Am Mittwochnachmittag gab es weitere Explosionen, unter anderem in einer Hisbollah-Hochburg im Süden von Beirut. Ein HisbollahFernsehsender meldete, „drahtlose Geräte“seien in die Luft gegangen. Dabei handelte es sich vor allem um Funkgeräte – auch diese waren offenbar manipuliert worden. Ein Internetvideo zeigte eine Detonation während einer Trauerfeier für Hisbollah-Kämpfer, die am Dienstag getötet worden waren.
Die iranisch unterstützte Hisbollah erklärte, sie sei entschlossener denn je, „den Heiligen Krieg zu führen“. Die Miliz bleibe bei ihrer Unterstützung für die ebenfalls vom Iran ausgerüstete Hamas in ihrem Krieg gegen Israel in Gaza. Hisbollah-Kämpfer feuern seit Ausbruch des Gaza-Krieges vor knapp einem Jahr fast täglich Raketen auf den Norden Israels ab, um die Hamas zu unterstützen.
Zehntausende Menschen auf beiden Seiten der israelisch-libanesischen Grenze mussten ihre Heimat verlassen. Milizenchef Nassan Nasrallah will an diesem Donnerstag in einer Rede darlegen, was die Hisbollah – die militärisch stärkste nichtstaatliche Truppe im Nahen Osten
– gegen Israel unternehmen will.
„Die Zeichen stehen schon seit einigen Wochen auf einer größeren Eskalation“, sagt Kristof Kleemann, von der Friedrich-Naumann-Stiftung in Jerusalem und früherer Leiter des Büros der Stiftung in Beirut. „Die Hisbollah hat den Beschuss in den letzten Wochen verstärkt und auch immer mehr Ziele in Israel angegriffen, die bislang nicht evakuiert wurden. Ein größerer Krieg zwischen Israel und der Hisbollah“sei wahrscheinlicher geworden.
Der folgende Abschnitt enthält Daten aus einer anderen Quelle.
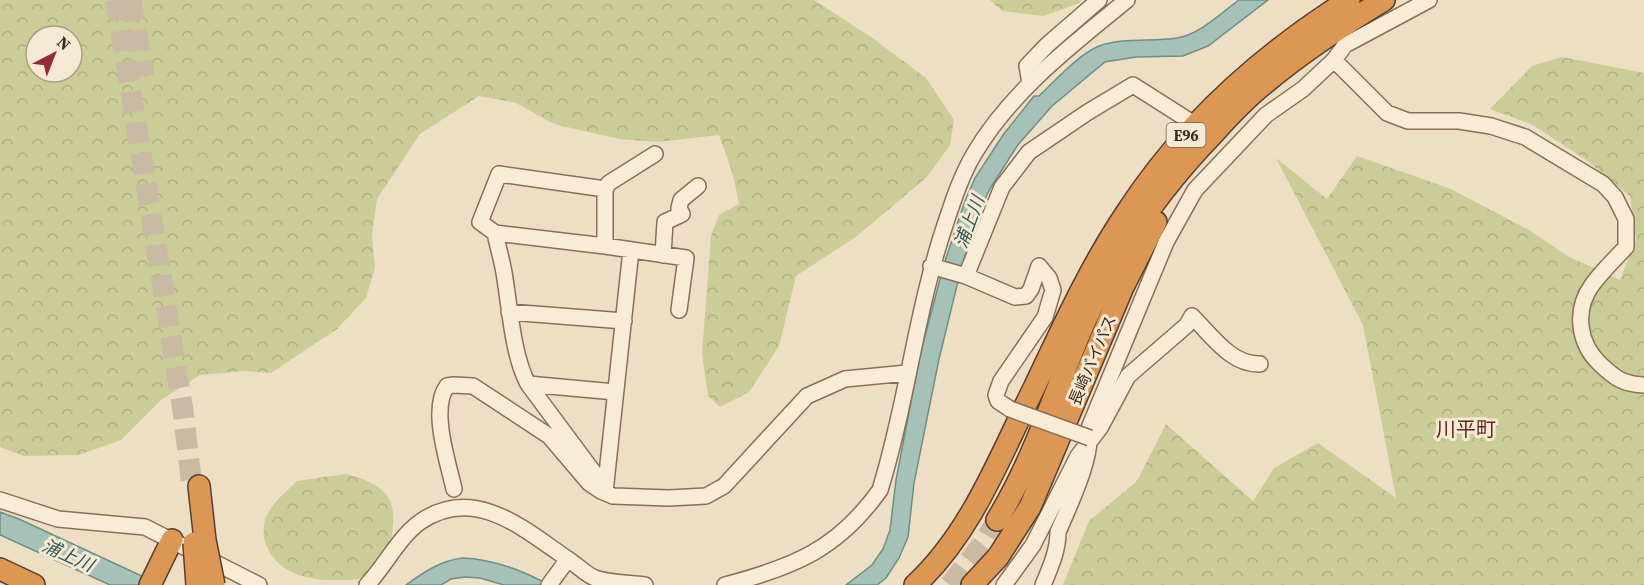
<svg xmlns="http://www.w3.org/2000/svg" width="1644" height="585" font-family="'Source Serif 4','Noto Sans JP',serif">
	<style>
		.forest { fill: url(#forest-crowns); fill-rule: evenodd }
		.water { fill: #a6c1b7; stroke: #6d9084; stroke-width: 1.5 }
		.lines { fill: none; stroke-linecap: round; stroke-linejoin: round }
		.highway-tunnel { stroke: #cabaa3; stroke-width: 21; stroke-dasharray: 21 10; stroke-linecap: butt }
		.minor-casing { stroke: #896f5a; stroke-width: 18 }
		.highway-casing { stroke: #573e2f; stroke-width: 24 }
		.minor { stroke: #f9ecd7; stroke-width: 15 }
		.highway { stroke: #dd9755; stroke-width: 21 }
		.minor-bridge-casing { stroke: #896f5a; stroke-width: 18; stroke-linecap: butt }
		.highway-bridge-casing { stroke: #573e2f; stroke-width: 24; stroke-linecap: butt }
		.minor-bridge { stroke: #f9ecd7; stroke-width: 15 }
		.highway-bridge { stroke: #dd9755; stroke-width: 21 }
		.labels { text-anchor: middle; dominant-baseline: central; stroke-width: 6; stroke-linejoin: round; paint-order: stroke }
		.shield { fill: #f6e9d4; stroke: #726355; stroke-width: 1.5 }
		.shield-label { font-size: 15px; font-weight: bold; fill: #39291e }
		.street-label { font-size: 16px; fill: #39291e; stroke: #f6e9d4 }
		.water-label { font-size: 18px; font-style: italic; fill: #2e5953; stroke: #f6e9d4 }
		.quarter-label { font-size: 20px; fill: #66271e; stroke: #f6e9d4 }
	</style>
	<defs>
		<pattern id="forest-crowns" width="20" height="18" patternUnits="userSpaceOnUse" patternTransform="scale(1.5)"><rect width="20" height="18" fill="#cbcd98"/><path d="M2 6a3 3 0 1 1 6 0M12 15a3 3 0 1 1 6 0" fill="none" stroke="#afb083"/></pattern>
	</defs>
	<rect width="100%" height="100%" fill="#eedec4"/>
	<path class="forest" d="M0 0H814L871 37 926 78 954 120 950 145 927 177 857 236 796 276 779 346 749 392 720 407 708 396 702 353 711 236 719 215 739 204 733 175 719 135 657 142 619 139 554 124 516 103 479 96 420 134 377 199 372 236 375 267 366 298 337 329 271 373 245 371 200 375 161 400 121 440 79 455 24 456 0 447ZM36 36H72V72H36Z
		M990 0H1081L1080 3 1043 16 1002 11Z
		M1562 57 1644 73V585H1063L1089 521 1137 481 1166 424 1253 501 1274 468 1318 443 1396 498 1363 325 1276 158 1327 199 1357 156 1451 189 1529 230 1569 257 1620 280 1636 240 1630 196 1586 160 1531 124 1490 109 1532 66Z
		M346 474C368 480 393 489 393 515 394 534 390 547 380 562 377 566 375 571 372 574 364 580 350 580 341 580 310 581 276 575 265 542 263 535 263 522 267 515 273 502 287 491 297 481Z"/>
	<path class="water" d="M1239 0H1268L1208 46 1183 56 1136 57 1105 62 1052 106 1017 146 991 187 981 207 961 269 939 359 914 483 908 537 899 558 886 578 877 585H846L872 565 883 549 890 530 896 480 920 355 944 264 965 201 975 178 1003 135 1034 96H1039C1055 81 1079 54 1099 46 1125 37 1151 42 1177 38 1200 34 1220 14 1239 0Z
		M0 512 19 519 161 585H110L0 535Z
		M462 558C493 559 522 570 549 585H504L480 578 465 577 451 579 441 585H406C424 572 440 561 462 558Z"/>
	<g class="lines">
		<path class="highway-tunnel" d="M116 0 183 411 192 486
			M131 0 144 76
			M950 585 984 542 997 520"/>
		<g class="minor-casing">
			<path id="minor" d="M1334 60 1387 113 1408 121H1459L1491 126 1525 137 1603 184 1615 197 1626 219V247C1615 259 1602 271 1592 285 1574 310 1578 343 1600 364 1615 378 1622 384 1644 385
				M1030 83 1027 66 1047 45 1099 0
				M605 189 609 183 655 154
				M495 233C498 248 503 263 505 279 510 310 513 356 528 384L595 474 601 491 613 496 669 498 706 496 724 486 807 396 845 379 907 373
				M605 246V189L499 174 480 222 495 233 605 246 686 258 679 310
				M663 255 665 222 682 214 679 208 681 200 698 186
				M931 266 966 276 1015 297 1026 296 1031 289 1039 266 1049 278 1053 290 1045 317 1001 381 996 395 998 401 1010 409
				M966 276 1002 187 1029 152 1088 112 1133 85 1188 120
				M509 312 624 321
				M528 384 615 392
				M454 489C448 462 430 409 447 386L454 385 473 386 549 436 589 483 601 491
				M605 492 631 250
				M0 500 58 519 145 527 259 585
				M367 585C385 566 399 537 420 522 476 483 527 532 572 562 579 567 587 575 595 578 608 583 630 583 645 585
				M549 585 568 559
				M725 585C794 567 838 549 880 490 907 403 916 311 945 225 953 201 961 176 974 154 1011 91 1072 45 1127 0
				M1004 585 1033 545 1078 456 1100 428 1128 376 1187 325 1192 316C1211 335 1231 365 1260 364
				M1043 585C1050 568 1058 551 1058 532 1070 504 1093 457 1089 428L1166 242 1195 190 1266 115 1303 89 1334 60 1345 45 1429 0"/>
		</g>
		<g class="highway-casing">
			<path id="highway" d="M199 486 205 540
				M997 520C1035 458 1056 387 1085 321 1116 251 1160 189 1213 134 1229 116 1246 98 1265 83 1302 52 1343 25 1384 0
				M0 569 34 585
				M150 585 172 540
				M915 585C972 532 1000 456 1034 388 1062 329 1089 269 1125 215 1183 125 1260 56 1349 0
				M972 585 998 557 1030 507 1123 287 1156 222"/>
		</g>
		<use href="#minor" class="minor"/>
		<use href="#highway" class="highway"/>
		<g class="minor-bridge-casing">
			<path id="minor-bridge" d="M1010 409 1090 438"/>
		</g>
		<g class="highway-bridge-casing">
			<path id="highway-bridge" d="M205 540 214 585
				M194 543 197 585"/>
		</g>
		<use href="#minor-bridge" class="minor-bridge"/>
		<use href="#highway-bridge" class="highway-bridge"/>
	</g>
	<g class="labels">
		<rect class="shield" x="1166.5" y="123" width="39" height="24" rx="4.5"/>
		<g class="shield-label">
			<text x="1186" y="135">E96</text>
		</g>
		<g class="street-label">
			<text transform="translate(1092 360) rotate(-67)">長崎バイパス</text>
		</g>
		<g class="water-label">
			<text transform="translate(969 222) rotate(-70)">浦上川</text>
			<text transform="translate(68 555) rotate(24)">浦上川</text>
		</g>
		<g class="quarter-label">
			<text x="1466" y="429">川平町</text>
		</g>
	</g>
	<g transform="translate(54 54) rotate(42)"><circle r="28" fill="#f6e9d4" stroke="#aa9c8b" stroke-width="1.5"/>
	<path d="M0-4.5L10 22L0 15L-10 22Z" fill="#982a34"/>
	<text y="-9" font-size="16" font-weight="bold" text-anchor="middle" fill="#39291e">N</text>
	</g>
</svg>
Ein solcher Krieg wäre eine weitere Katastrophe für den Nahen Osten. Der Gaza-Krieg destabilisiert schon jetzt eine Region von
Nord-Israel bis zum Jemen. Sollten zusätzlich noch schwere Gefechte zwischen Israel und der Hisbollah ausbrechen, würde dies den Libanon, das benachbarte Syrien und möglicherweise sogar den Irak und den Iran mit hineinziehen. Auch ein Eingreifen der Vereinigten Staaten wäre möglich, weil amerikanische Soldaten sowohl in Syrien als auch im Irak von pro-iranischen Gruppen in diesen Ländern unter Beschuss genommen werden könnten.
Bisher haben Israel und die Hisbollah ihren Konflikt unterhalb der Schwelle eines Krieges gehalten. Zumindest kurzfristig werde das auch so bleiben, meint der Nahost-Experte Joe Macaron von der US-Denkfabrik Wilson Center. „Irgendwann wird die Hisbollah auf Israel antworten“, sagte Macaron unserer Redaktion.
Das liegt vor allem daran, dass beide Seiten viel zu verlieren hätten. Israel würde eine Schwächung seiner Armee riskieren, die noch im Krieg gegen die Hamas steckt. Die Hisbollah würde ihr Waffenarsenal und ihre militärische Infrastruktur aufs Spiel setzen, die sie über Jahre aufgebaut hat. Der letzte Krieg zwischen Israel und der Schiiten-Miliz liegt 15 Jahre zurück.